Commentry Research

Korean Military of Defence’s Mobile Defence Security application

Ovi
Ovi

The Korean Military has a mandatory phone application for all soldiers. This application is used to support military personnel, staff and contractors to securely enter buildings and reduce the risk of data leaks. At the start of the year, I found two vulnerabilities in this application that would leak GPS locations of user. The Korean Ministry of Defense refused to respond to me or my findings, despite patching the product and speaking to media about it.

The Military application called “국방모바일보안” (Defense Mobile Security) app has three different versions. They are for soldiers (employees), staff (civil servants) & external contractors. They applications are intended to use NFC and Bluetooth to allow enter military sites. The application was paid for by Korean tax payers, under funding from the Korean Ministry of Defense. The application and it’s NFC/Bluetooth stations is rumored to have costed somewhere in the region of 30 Billion Korean Won, which is over 20million USD (though I should say, these sources are not vigorous). Though, it wouldn’t surprise me, since most of the work was done by a private sector organization called MarkAny (https://www.markany.com).

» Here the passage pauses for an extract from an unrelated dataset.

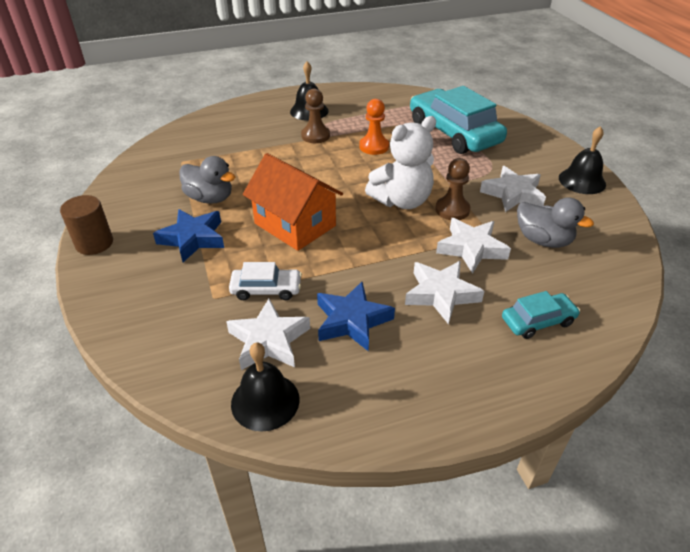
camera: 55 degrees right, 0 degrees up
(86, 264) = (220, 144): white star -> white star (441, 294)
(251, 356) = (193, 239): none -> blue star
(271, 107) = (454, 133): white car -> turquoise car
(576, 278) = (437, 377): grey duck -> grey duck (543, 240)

The vulnerabilities I found were trivial, really. Simply, the applications for staff (civil servants) and external contractors had a broadcast receiver exported with no permissions. In simple terms, this means that any application outside (on the device) of the military app can call this receiver. When the broadcast receiver was called from outside of the application, the internal applications log file was exported to the devices SD card. This meant that any attacker of an Android device, could export the applications internal log file to the SD. Generally this is poor practice, especially when the log file contains sensitive data. Which it did. When the user would unlock a device, the GPS location would be stored in the log file. With coarse location and precise timestamps. This results in a privacy and security risk for those users. Evermore so, since their frequent and regular locations can be leaked this risks the security of military personnel - which in my opinion defeats the purpose of what the application was set out to do in the first place.

I responsibly disclosed this vulnerability, detailing all my findings and remediation steps to the Korean Ministry of Defense. After 2 months of waiting. I heard nothing back from them. We tried multiple avenues and they did not reply. We ended up publishing my findings publicly (https://interlab.or.kr/archives/19264) and contacted multiple media outlets in Korea to demonstrate that this publicly funded application lacked privacy. We still heard nothing.

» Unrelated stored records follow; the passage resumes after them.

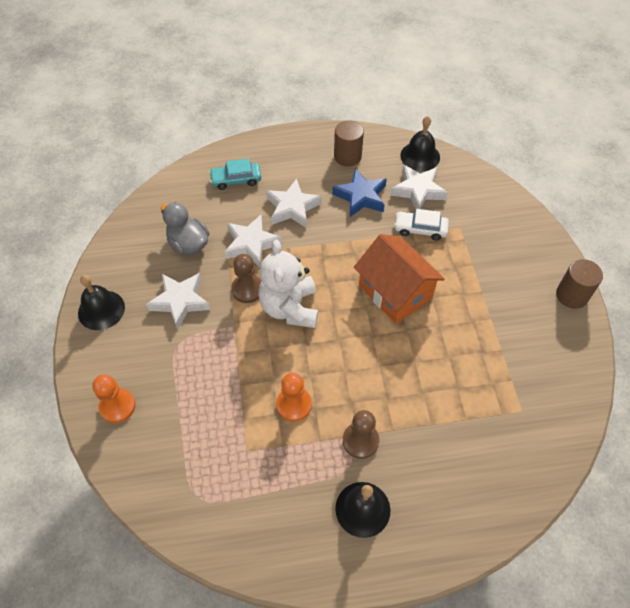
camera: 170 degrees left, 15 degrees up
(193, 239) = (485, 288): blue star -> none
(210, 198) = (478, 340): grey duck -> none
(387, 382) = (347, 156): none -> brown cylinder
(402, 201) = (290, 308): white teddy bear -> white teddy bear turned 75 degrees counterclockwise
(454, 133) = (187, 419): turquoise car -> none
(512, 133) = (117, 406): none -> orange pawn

After multiple media outlets reported on my findings, we finally saw a Ministry of Defense spokesperson finally give a response to my findings ( https://www.boannews.com/media/view.asp?idx=118437). The spokes person acknowledged my finding said the following: “We have also confirmed that two vulnerabilities have been found in apps for employees and outsiders that allow attackers to extract personal information without requesting permission, and we are working with the developer to compensate for the vulnerabilities.”

On July 18th, the Ministry of National Defense (MND) released an update for the application which patched the vulnerabilities I found.

In talking with people in the MND circles, we are told that the MND mostly shed blame onto the private sector developer of the application MarkAny (who’s slogan is ironically “Protect what matters”). Despite this, we should acknowledge that this application was funded by tax payers in Korea. So whomever the developer is, it doesn’t matter. Fundamentally the MND failed to properly secure a mandatory application for its military personnel and defied the purpose of the application in the first place. My view is this, any time an application is funded by tax payers, the code should be open source (https://publiccode.eu/en/).

The last point I want to add is that the MND have not communicated with myself or Interlab once in this whole process. Despite the fact that they acknowledged and patched my findings, they have yet to speak to us or thank us. I think that speaks volumes.